The data store type and the properties that are required for a successful connection. AWS Glue uses the JDBC protocol to access several types of data stores.

Date created

The date and time (UTC) that the connection was created.

Last updated

The date and time (UTC) that the connection was last updated.

Updated by

The user who created or last updated the connection.

From the Connections tab in the AWS Glue console, you can add, edit, and delete connections. To see more details for a connection, choose the connection name in the list. Details include the information you defined when you created the connection.

As a best practice, before you use a data store connection in an ETL job, choose Test connection. AWS Glue uses the parameters in your connection to confirm that it can access your data store and reports back any errors. Connections are required for Amazon Redshift, Amazon Relational Database Service (Amazon RDS), and JDBC data stores. For more information, see Connecting to a JDBC Data Store in a VPC.

Important

Currently, an ETL job can use only one JDBC connection. If you have multiple data stores in a job, they must be on the same subnet.

Adding a JDBC Connection to a Data Store

To add a connection in the AWS Glue console, choose Add connection. The wizard guides you through adding the properties that are required to create a JDBC connection to a data store. If you choose Amazon Redshift or Amazon RDS, AWS Glue tries to determine the underlying JDBC properties to create the connection.

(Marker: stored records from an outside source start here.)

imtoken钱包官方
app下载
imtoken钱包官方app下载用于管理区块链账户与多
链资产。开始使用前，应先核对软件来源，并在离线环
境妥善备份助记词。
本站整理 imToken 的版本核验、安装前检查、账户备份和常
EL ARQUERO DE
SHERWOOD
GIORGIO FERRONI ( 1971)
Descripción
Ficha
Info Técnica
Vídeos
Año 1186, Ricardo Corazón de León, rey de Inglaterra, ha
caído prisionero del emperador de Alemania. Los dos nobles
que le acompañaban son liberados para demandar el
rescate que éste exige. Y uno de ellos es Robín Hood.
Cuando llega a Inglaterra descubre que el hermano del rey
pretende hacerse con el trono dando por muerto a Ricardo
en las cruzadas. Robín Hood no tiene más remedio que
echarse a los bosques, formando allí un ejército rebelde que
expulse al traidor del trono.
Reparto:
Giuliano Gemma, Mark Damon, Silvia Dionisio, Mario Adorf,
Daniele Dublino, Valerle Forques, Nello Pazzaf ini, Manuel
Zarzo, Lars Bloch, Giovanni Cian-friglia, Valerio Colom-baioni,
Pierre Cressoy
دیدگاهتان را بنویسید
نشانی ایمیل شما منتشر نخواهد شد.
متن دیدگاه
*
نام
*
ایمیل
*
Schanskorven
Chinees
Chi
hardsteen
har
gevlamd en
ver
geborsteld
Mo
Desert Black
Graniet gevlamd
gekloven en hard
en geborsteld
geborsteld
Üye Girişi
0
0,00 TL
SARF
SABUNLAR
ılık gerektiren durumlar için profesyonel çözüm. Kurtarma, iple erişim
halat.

When you define a connection, values for the following properties are required:

Connection name

Type a unique name for your connection.

Connection type

Choose either Amazon Redshift, Amazon RDS, or JDBC.

  • If you choose Amazon Redshift, choose a Cluster, Database name, Username, and Password in your account to create a JDBC connection.

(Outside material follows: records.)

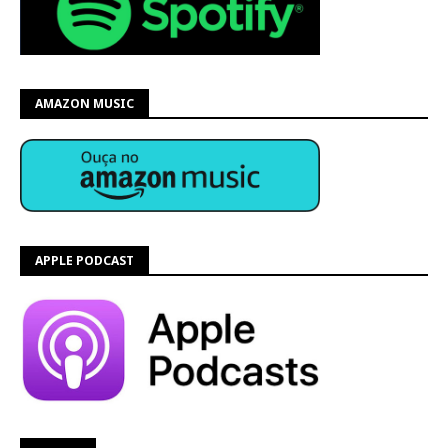
AMAZON MUSIC
APPLE PODCAST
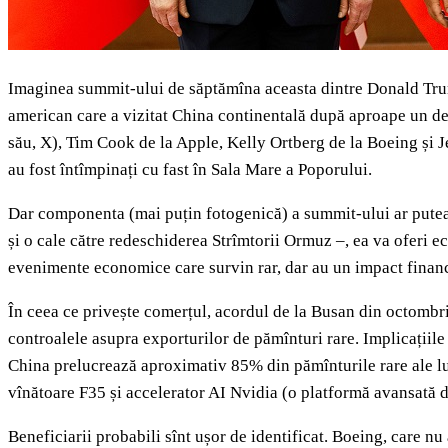
Imaginea summit-ului de săptămîna aceasta dintre Donald Trump
american care a vizitat China continentală după aproape un dec
său, X), Tim Cook de la Apple, Kelly Ortberg de la Boeing și 
au fost întîmpinați cu fast în Sala Mare a Poporului.
Dar componenta (mai puțin fotogenică) a summit-ului ar putea 
și o cale către redeschiderea Strîmtorii Ormuz –, ea va oferi e
evenimente economice care survin rar, dar au un impact finan
În ceea ce privește comerțul, acordul de la Busan din octombri
controalele asupra exporturilor de pămînturi rare. Implicațiil
China prelucrează aproximativ 85% din pămînturile rare ale lum
vînătoare F35 și accelerator AI Nvidia (o platformă avansată d
Beneficiarii probabili sînt ușor de identificat. Boeing, care 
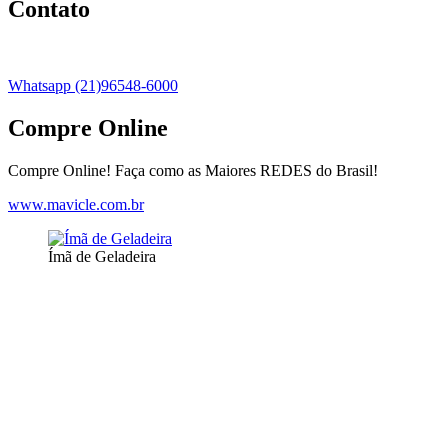
Contato
Whatsapp (21)96548-6000
Compre Online
Compre Online! Faça como as Maiores REDES do Brasil!
www.mavicle.com.br
Ímã de Geladeira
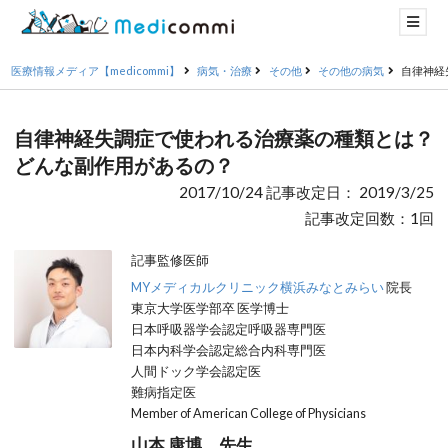
医療情報メディア【medicommi】
病気・治療
その他
その他の病気
自律神経
自律神経失調症で使われる治療薬の種類とは？
どんな副作用があるの？
2017/10/24 記事改定日： 2019/3/25
記事改定回数：1回
記事監修医師
MYメディカルクリニック横浜みなとみらい
院長
東京大学医学部卒 医学博士
日本呼吸器学会認定呼吸器専門医
日本内科学会認定総合内科専門医
人間ドック学会認定医
難病指定医
Member of American College of Physicians
山本 康博 先生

  • If you choose Amazon RDS, choose an Instance, Database name, Username, and Password in your account to create a JDBC connection. The console also lists the supported database engine types.

JDBC URL

Type the URL for your JDBC data store. For most database engines, this field is in the following format.

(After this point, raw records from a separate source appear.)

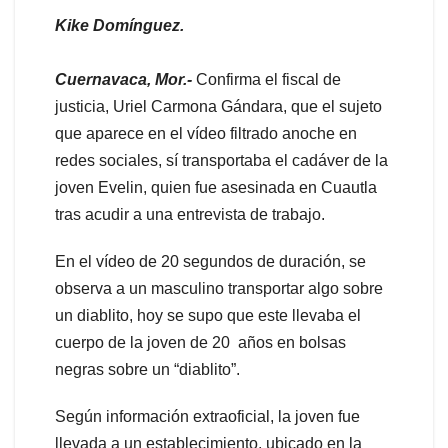
Kike Domínguez.
Cuernavaca, Mor.-
Confirma el fiscal de
justicia, Uriel Carmona Gándara, que el sujeto
que aparece en el vídeo filtrado anoche en
redes sociales, sí transportaba el cadáver de la
joven Evelin, quien fue asesinada en Cuautla
tras acudir a una entrevista de trabajo.
En el vídeo de 20 segundos de duración, se
observa a un masculino transportar algo sobre
un diablito, hoy se supo que este llevaba el
cuerpo de la joven de 20 años en bolsas
negras sobre un “diablito”.
Según información extraoficial, la joven fue
llevada a un establecimiento, ubicado en la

jdbc:protocol://host:port/db_name

Depending on the database engine, a different JDBC URL format might be required. This format can have slightly different use of the colon (:) and slash (/) or different keywords to specify databases.

For JDBC to connect to the data store, a db_name in the data store is required. The db_name is used to establish a network connection with the supplied username and password. When connected, AWS Glue can access other databases in the data store to run a crawler or run an ETL job.

The following JDBC URL examples show the syntax for several database engines.

  • To connect to an Amazon Redshift cluster data store with a dev database:

    jdbc:redshift://xxx.us-east-1.redshift.amazonaws.com:8192/dev

  • To connect to an Amazon RDS for MySQL data store with an employee database:

    jdbc:mysql://xxx-cluster.cluster-xxx.us-east-1.rds.amazonaws.com:3306/employee

  • To connect to an Amazon RDS for PostgreSQL data store with an employee database:

    jdbc:postgresql://xxx-cluster.cluster-xxx.us-east-1.rds.amazonaws.com:5432/employee

  • To connect to an Amazon RDS for Oracle data store with an employee service name:

    jdbc:oracle:thin:@//xxx-cluster.cluster-xxx.us-east-1.rds.amazonaws.com:1521/employee

    The syntax for Amazon RDS for Oracle can follow the following patterns:

    • jdbc:oracle:thin://@host:port/service_name

    • jdbc:oracle:thin://@host:port:SID

  • To connect to an Amazon RDS for Microsoft SQL Server data store with an employee database:

    jdbc:sqlserver://xxx-cluster.cluster-xxx.us-east-1.rds.amazonaws.com:1433;database=employee

    The syntax for Amazon RDS for SQL Server can follow the following patterns:

    • jdbc:sqlserver://server_name:port;database=db_name

    • jdbc:sqlserver://server_name:port;databaseName=db_name

Username

Provide a user name that has permission to access the JDBC data store.

Password

Type the password for the user name that has access permission to the JDBC data store.

VPC

Choose the name of the virtual private cloud (VPC) that contains your data store. The AWS Glue console lists all VPCs for your account.

Subnet

Choose the subnet within the VPC that contains your data store. The AWS Glue console lists all subnets for the data store in your VPC. The console automatically provides the Availability Zone that is required to connect your VPC.

Security groups

Choose the security groups that are associated with your data store. AWS Glue requires one or more security groups with an inbound source rule that allows AWS Glue to connect. The AWS Glue console lists all security groups that are granted inbound access to your VPC. AWS Glue associates these security groups with the elastic network interface that is attached to your VPC subnet.